First launched in May 1999, RateMyProfessors.com (RMP) seems to be the answer for many. The site is used by more than four million college students every month, and has gained popularity since its initial launch by software engineer John Swapceinski.
The site, built for and by college students, is also available as an app on iOS and Android devices. Both the app and the website provide the same information and process for searching for professors and universities. Users simply type in the name of a college or a professor and are presented with information such as the overall quality of the professor’s teaching, the level of difficulty, and the chances of students taking a course from the professor again.
A professor’s page generally displays student comments for specific classes the professor has taught. Included are also details on whether a textbook was used, whether attendance was mandatory, and what grade the commenter received.
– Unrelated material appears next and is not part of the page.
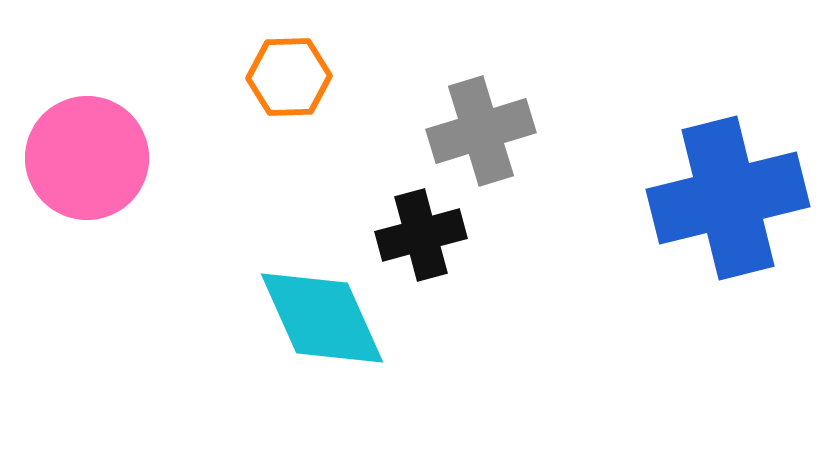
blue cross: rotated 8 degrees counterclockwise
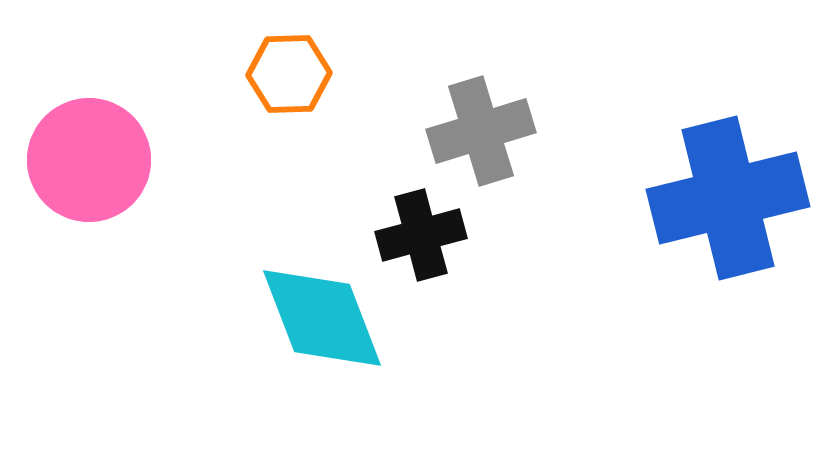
orange hexagon: moved 3 px up
pink circle: moved 2 px right, 2 px down
cyan diamond: rotated 3 degrees clockwise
Jordan Yutan, a fourth year global studies and sociology double major, said that she heard about RMP through her orientation leaders. In an interview with The Bottom Line, Yutan said, “I actually ended up going to the site while I picked out what classes I wanted my first quarter at UCSB. I’ve used the site as a reference ever since.”
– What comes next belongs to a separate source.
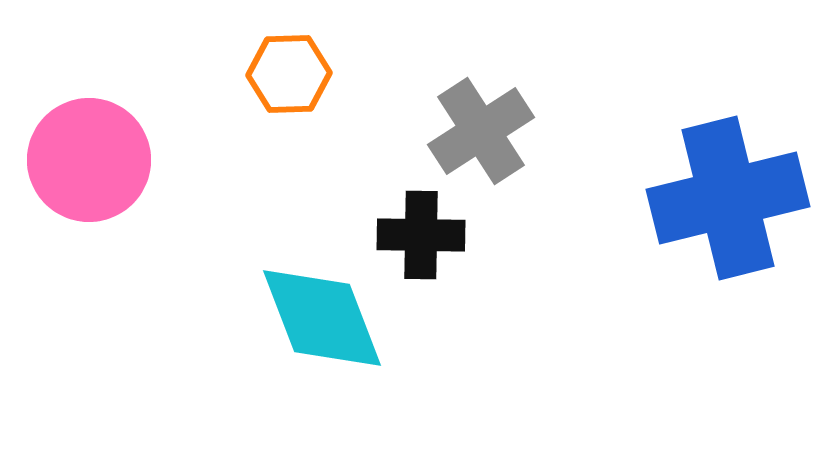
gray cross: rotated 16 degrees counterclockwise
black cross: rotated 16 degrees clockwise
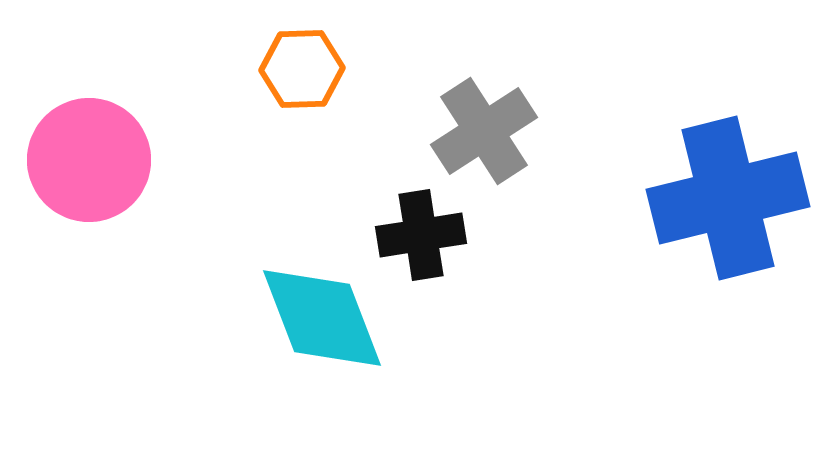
orange hexagon: moved 13 px right, 5 px up
gray cross: moved 3 px right
black cross: rotated 10 degrees counterclockwise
Tommy Vo, a third year political science major, told The Bottom Line that he first learned about RMP from other students during his freshman year in the dorms and now he always uses the site to research professors before signing up for classes.
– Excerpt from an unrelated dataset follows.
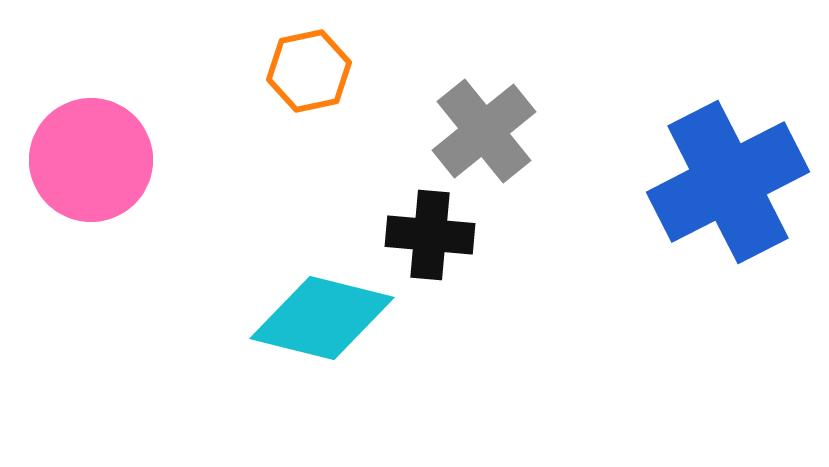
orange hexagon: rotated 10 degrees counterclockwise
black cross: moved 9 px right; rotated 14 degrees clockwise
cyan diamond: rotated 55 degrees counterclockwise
When asked about its effectiveness as a tool for picking out classes and professors, Vo said, “It definitely plays a factor in whether or not I choose a course on GOLD. Even in classes related to my major, I prefer to take classes in which the professor has a decent rating.”
Yutan agreed saying that, while the ratings are generally accurate, “RMP should always be taken with a grain of salt. She continued. “I’d never use it as a deciding factor for whether or not I’ll stay in a class. However, it will always have bearing.”
Both interviewees agreed that the site remains the most popular and helpful resource of its kind, especially due to a scarcity of alternatives. According to the RateMyProfessors website, RMP is “the largest online destination for professor ratings.” With over 1.7 million professors, 7,500 schools, and 19 million ratings, this is the highest trafficked site for researching and rating professors.
Speaking on potential alternatives, Yutan said, “I also go out and ask other people if they’ve heard of or recommend a certain professor for a specific class.” Likewise, Vo added, “Besides talking to friends who have taken a course with a certain professor, there aren’t many resources we have to see how a professor might teach.”
“I would love to see more options in being able to evaluate a professor before we take a class,” said Vo.
Furthermore, each year, RateMyProfessors.com compiles lists of the Highest Rated Professors and Top Schools in the United States based on student ratings. Vo affirmed that RMP is a very useful resource as professors are “one of the most important aspects of our education.” He said, “We should know more about their teaching before we commit to these courses.”
Overall, RMP’s effectiveness as a student resource seems to depend on judicious use. While the site’s ratings may be of mixed credibility, student comments will contain personal, often impassioned testimonials from fellow students — making it just what many Gauchos are looking for.